Na razie artystka nie potwierdziła zdarzenia, ale według TMZ.com z posiadłości wokalistki zrabowano nie tylko biżuterię, ale również wiele innych przedmiotów. Śmiało można powiedzieć, że wokalistka ma ostatnią złą passę. Na początku roku informowaliśmy, że w latach 2010 - 2014 Alanis została okradziona przez swojego managera na ponad 5 milionów dolarów.
Joanna Racewicz
Również na naszym lokalnym podwórku w ostatnim czasie doszło do głośnego włamania. W połowie 2016 roku ofiarą rabunku padła dziennikarka Joanna Racewicz, która zamieściła w internecie poruszający wpis. Gwiazda telewizji opublikowała zdjęcia złodziei, którzy okradli jej dom i poprosiła internautów o pomoc.

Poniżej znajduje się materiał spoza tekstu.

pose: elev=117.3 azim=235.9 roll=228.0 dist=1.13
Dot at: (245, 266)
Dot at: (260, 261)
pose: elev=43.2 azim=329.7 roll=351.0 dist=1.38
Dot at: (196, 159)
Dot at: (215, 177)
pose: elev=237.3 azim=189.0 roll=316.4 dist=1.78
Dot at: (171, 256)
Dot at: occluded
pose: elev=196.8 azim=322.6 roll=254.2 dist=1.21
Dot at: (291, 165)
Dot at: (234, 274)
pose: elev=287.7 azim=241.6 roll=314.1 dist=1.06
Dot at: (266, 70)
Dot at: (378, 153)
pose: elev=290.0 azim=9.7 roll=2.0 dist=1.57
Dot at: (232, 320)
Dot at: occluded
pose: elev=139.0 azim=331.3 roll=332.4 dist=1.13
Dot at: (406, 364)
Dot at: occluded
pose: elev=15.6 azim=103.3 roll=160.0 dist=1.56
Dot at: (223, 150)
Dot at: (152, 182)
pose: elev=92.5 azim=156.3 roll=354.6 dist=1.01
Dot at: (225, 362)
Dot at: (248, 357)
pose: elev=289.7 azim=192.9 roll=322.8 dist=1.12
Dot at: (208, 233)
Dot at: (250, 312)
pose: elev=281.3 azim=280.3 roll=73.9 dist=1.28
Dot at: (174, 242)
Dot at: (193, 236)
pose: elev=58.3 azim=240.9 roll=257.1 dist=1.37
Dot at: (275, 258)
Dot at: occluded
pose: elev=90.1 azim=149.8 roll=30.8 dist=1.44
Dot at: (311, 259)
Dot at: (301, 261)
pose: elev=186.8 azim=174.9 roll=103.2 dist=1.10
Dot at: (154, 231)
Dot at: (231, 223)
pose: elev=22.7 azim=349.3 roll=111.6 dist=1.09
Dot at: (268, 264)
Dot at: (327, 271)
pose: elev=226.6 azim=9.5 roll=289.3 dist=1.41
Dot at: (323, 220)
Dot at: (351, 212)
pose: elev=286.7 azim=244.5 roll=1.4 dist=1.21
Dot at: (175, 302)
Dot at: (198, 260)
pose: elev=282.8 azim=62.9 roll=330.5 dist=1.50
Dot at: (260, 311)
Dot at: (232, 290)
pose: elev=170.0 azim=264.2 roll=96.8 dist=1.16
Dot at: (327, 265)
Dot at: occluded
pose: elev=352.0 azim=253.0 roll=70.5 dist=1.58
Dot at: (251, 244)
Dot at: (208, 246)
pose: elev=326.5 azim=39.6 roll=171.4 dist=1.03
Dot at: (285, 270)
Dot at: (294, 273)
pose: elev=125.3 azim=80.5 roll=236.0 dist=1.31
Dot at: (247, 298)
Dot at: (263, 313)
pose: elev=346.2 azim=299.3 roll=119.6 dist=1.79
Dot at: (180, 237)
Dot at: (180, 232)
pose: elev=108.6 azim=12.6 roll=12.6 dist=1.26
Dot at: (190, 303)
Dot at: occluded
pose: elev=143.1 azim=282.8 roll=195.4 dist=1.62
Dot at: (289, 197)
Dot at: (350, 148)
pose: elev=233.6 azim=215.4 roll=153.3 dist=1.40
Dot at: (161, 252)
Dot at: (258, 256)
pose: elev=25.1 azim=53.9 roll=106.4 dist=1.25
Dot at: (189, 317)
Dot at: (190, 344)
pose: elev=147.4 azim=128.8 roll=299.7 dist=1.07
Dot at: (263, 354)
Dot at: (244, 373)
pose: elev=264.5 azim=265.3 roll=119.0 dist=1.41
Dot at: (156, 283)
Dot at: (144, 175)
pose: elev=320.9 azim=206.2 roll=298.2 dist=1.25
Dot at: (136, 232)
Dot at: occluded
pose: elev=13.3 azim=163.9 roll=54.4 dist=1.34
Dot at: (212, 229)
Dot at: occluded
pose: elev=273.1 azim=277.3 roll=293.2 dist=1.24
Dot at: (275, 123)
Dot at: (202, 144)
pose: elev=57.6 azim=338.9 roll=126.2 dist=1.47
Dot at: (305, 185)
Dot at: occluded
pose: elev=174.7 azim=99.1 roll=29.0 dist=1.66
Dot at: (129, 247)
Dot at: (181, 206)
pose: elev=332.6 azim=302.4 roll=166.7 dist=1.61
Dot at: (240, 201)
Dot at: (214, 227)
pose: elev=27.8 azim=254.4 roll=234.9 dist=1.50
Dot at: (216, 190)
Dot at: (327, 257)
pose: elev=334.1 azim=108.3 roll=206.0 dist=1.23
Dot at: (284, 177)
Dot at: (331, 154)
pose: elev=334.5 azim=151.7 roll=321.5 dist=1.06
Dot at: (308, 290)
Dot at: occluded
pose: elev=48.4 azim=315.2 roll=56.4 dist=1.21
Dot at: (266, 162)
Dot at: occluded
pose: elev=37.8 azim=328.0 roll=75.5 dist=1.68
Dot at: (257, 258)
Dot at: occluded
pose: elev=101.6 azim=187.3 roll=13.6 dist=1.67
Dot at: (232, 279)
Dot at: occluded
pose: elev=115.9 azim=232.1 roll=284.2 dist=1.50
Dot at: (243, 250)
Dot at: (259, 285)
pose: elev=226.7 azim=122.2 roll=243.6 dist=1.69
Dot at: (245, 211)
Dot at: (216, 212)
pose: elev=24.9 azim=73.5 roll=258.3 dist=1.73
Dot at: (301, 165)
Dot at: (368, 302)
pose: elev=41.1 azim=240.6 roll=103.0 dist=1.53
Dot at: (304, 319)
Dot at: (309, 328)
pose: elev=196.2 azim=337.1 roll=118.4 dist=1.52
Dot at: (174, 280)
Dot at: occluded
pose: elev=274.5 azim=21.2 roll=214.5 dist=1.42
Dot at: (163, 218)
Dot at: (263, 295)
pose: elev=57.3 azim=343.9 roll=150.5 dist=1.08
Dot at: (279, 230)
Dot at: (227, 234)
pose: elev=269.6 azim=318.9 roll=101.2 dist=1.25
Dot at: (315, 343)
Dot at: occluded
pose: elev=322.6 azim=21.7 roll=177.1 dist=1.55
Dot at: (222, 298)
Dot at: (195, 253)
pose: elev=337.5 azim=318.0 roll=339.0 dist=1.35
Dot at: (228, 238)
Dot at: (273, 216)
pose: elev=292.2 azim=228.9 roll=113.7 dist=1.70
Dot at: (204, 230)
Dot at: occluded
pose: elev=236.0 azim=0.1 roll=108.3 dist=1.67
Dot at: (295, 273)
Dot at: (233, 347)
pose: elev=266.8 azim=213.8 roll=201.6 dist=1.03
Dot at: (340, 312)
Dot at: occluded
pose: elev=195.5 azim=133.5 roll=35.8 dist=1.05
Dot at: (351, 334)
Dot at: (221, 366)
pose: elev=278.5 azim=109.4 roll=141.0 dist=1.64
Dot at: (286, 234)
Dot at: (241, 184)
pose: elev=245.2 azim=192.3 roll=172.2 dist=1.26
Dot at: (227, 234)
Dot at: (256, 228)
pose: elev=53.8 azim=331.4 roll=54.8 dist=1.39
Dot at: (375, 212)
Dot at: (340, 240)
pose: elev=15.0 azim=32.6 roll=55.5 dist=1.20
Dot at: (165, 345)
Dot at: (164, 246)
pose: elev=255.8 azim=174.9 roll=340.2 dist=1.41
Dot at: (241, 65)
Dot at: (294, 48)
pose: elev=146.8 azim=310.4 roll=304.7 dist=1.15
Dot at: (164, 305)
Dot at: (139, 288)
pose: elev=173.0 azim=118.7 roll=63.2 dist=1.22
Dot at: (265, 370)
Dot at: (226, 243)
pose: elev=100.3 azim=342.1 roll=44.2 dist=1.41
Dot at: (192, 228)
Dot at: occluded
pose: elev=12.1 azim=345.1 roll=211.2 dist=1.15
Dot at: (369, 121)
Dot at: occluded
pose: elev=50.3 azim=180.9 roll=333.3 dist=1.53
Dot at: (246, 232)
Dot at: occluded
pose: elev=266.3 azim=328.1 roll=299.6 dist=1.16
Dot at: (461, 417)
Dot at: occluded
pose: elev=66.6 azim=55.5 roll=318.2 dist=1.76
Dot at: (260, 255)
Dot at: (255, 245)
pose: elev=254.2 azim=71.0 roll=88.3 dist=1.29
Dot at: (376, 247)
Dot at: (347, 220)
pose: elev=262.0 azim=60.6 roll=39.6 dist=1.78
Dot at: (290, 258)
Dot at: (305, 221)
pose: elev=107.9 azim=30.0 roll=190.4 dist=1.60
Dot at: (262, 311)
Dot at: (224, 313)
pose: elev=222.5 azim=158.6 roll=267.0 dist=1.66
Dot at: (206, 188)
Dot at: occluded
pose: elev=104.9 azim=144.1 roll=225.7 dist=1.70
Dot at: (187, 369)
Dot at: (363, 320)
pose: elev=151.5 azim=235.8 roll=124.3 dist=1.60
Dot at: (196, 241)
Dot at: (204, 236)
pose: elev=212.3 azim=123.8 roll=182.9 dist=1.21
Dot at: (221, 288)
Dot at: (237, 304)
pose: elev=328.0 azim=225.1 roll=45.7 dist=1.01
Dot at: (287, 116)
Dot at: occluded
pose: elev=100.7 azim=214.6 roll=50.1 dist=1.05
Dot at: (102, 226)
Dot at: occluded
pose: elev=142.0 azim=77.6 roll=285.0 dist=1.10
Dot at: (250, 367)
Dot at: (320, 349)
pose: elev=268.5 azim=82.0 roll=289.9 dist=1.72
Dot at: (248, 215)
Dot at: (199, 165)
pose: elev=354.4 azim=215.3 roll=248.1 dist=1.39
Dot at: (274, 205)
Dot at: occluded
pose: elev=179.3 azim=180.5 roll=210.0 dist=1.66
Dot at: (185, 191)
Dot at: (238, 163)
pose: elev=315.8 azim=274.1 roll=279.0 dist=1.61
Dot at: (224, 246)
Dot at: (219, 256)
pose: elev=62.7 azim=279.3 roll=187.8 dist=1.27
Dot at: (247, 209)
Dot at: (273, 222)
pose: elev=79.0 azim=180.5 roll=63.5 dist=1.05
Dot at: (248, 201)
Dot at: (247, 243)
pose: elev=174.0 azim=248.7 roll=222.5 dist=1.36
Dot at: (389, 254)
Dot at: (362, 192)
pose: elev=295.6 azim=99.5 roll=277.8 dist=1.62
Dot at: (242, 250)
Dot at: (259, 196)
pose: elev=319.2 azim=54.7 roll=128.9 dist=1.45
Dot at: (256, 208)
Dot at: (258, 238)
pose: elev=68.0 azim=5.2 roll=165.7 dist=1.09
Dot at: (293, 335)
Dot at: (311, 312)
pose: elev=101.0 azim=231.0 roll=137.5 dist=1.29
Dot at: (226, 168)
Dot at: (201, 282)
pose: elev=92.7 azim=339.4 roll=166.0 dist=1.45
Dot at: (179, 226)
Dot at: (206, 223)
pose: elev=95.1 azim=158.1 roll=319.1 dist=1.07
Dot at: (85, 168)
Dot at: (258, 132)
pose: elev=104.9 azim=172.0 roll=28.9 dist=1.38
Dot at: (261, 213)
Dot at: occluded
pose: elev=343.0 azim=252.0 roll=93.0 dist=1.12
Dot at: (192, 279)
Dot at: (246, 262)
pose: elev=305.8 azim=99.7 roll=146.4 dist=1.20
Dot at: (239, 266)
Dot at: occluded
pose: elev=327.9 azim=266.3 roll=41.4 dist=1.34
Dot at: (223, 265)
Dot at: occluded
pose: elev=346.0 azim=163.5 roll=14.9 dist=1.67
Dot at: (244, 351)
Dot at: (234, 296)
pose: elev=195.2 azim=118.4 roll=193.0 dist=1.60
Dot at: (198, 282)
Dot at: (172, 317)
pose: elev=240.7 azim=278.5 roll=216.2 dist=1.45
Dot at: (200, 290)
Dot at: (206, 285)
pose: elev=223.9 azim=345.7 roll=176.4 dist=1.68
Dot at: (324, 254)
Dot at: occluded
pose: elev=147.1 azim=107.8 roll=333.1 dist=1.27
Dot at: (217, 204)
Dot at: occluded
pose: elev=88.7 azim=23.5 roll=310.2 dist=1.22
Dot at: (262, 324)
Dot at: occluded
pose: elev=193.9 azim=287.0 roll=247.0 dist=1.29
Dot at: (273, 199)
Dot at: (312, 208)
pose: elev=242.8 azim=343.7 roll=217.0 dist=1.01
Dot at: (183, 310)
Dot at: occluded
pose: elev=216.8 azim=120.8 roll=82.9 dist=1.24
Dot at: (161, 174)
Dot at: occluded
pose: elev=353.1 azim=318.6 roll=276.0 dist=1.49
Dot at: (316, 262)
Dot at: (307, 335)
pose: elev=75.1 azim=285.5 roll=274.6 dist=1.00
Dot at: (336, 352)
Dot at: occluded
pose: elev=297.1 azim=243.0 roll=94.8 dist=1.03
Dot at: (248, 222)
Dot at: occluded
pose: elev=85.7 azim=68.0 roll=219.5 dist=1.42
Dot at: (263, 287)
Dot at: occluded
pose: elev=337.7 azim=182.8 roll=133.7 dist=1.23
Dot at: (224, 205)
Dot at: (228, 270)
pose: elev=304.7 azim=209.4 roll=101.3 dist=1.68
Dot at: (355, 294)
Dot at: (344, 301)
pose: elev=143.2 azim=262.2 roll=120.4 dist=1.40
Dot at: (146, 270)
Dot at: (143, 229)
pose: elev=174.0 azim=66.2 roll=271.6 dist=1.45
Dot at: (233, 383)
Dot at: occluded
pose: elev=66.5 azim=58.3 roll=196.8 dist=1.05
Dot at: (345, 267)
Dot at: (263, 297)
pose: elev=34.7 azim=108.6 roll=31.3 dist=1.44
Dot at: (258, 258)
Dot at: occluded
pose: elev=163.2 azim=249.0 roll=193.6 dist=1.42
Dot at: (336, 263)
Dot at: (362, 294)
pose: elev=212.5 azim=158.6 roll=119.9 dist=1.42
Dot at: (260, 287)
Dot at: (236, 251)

Racewicz opisała sytuację, w której złodzieje ukradli z jej domu biżuterię, między innymi ślubną obrączkę z grawerem, która stanowiła bezcenną pamiątkę po Pawle Janeczku, który zginął w katastrofie lotniczej w Smoleńsku.
- Byli w moim domu, zabrali biżuterię, bezcenną dla mnie obrączkę z datą ślubu, sto innych rzeczy, wartościowych, ważnych, mniejsza z tym. Najgorsze, porażające i paraliżujące do szpiku kości - widział ich mój Syn. (...) Potem tłum ludzi, policja, odciski palców, strach, zanim go przytuliłam. Nie, nie chcę opisywać, co teraz czuje ośmioletni chłopiec i jak bardzo jest przerażony. Chcę mu powiedzieć: "Synku, jesteś bezpieczny, już nie wrócą" (pisownia oryginalna) - napisała na Facebooku.